恐怕一会儿要处理政务、军务和文务,还要接见家臣。
应该不止这些,继国家的内务应当归于当家主母管束的同时,还需了解家臣的家世,同他们的夫人进行拉近关系的社交,但上杉里奈是个Alpha。
Omega掌权是极为少见的,继国家的家臣们恐怕也是以Alpha为多数。
她一个Alpha接近家臣们的Omega……
有点担心被砍成臊子的风险太大了。
上杉里奈扯着他的衣服,试图将皱巴的衣服扯平,结果就是在做无用功。
她有些心虚,讨好地拿着一个腌梅子抵住他的唇瓣,神色忧伤地说:“我好像无法帮助严胜大人分担什么,大人要保重身体。”
虽然不知道继国家的赘A会有什么责任,但只要她推脱的够快,工作就追不上她!
压在唇上的腌梅子散发的酸涩感已经自发让身体分泌口水,继国严胜微微张口,圆润的腌梅子进入口腔中,压在舌根下。
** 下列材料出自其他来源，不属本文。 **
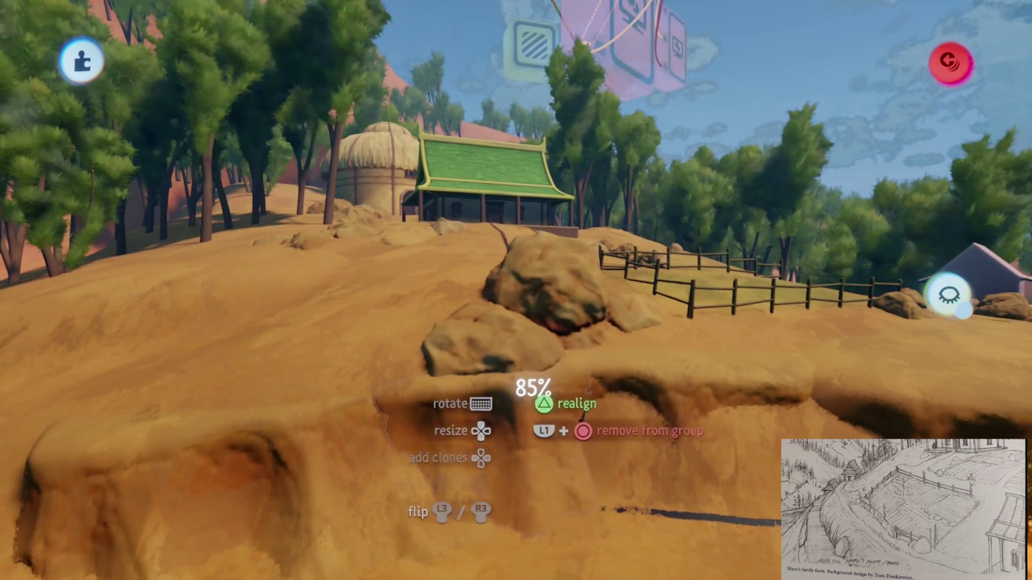
pyautogui.moveTo(537, 301); pyautogui.dragTo(462, 290)
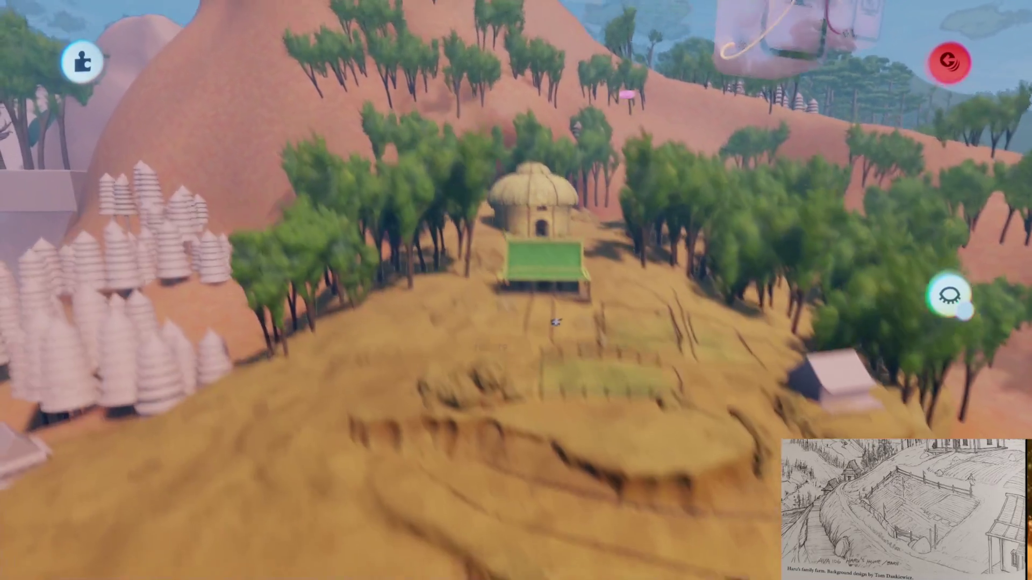
pyautogui.moveTo(559, 313)
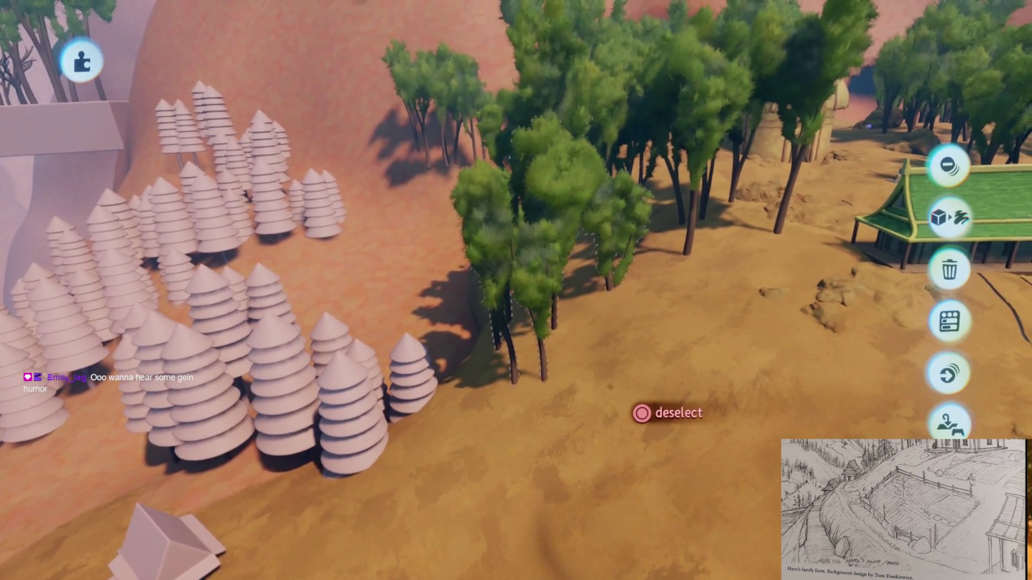
pyautogui.scroll(-5, 516, 290)
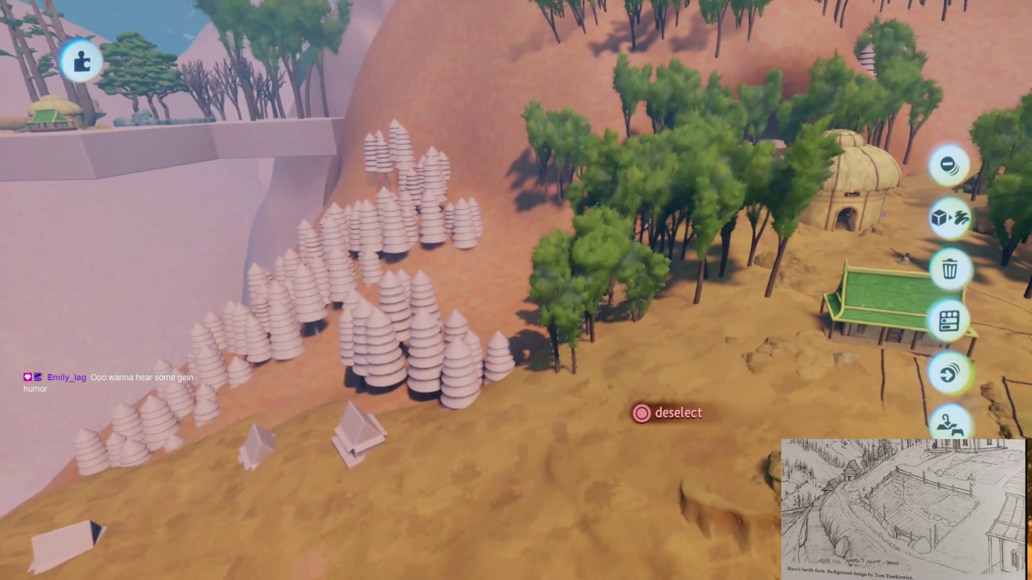
pyautogui.scroll(5, 641, 413)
见到他吃下自己送的“道歉”礼物,上杉里奈自动将此事翻篇。
可是,接下来她还是不能如愿的补觉。
作为继国严胜未来孩子的亲属,新婚第一天,她要跟继国严胜一同接见家臣们。
家臣们审视的目光,在他们主君的寥寥的话语中,逐渐认可了她这个赘A。
直至日中之时,上杉里奈才能进行自己的补觉计划。
想起早上至现在的经历,上杉里奈感到奇怪。
从家臣们对继国严胜的态度可以看到当代家主跟未来家主之间的权力转移很稳定。
以实际而言,拥有话语权者不应当会在上一任衰弱时,还会在他面前听从乖顺的像是没张嘴的应声虫一样,这很怪。
上杉里奈找不到能解释的理由,她不是一个喜欢折磨自己的人,要么放弃滋生出的好奇,要么去追逐答案。
若是在往常,她应当会放弃。
但赘给了继国家,继国严胜就是她至高无上的饭票,出于想要维持安稳生活的想法,她暂时放弃了补觉的想法,去前厅询问正在处理事务的当事人。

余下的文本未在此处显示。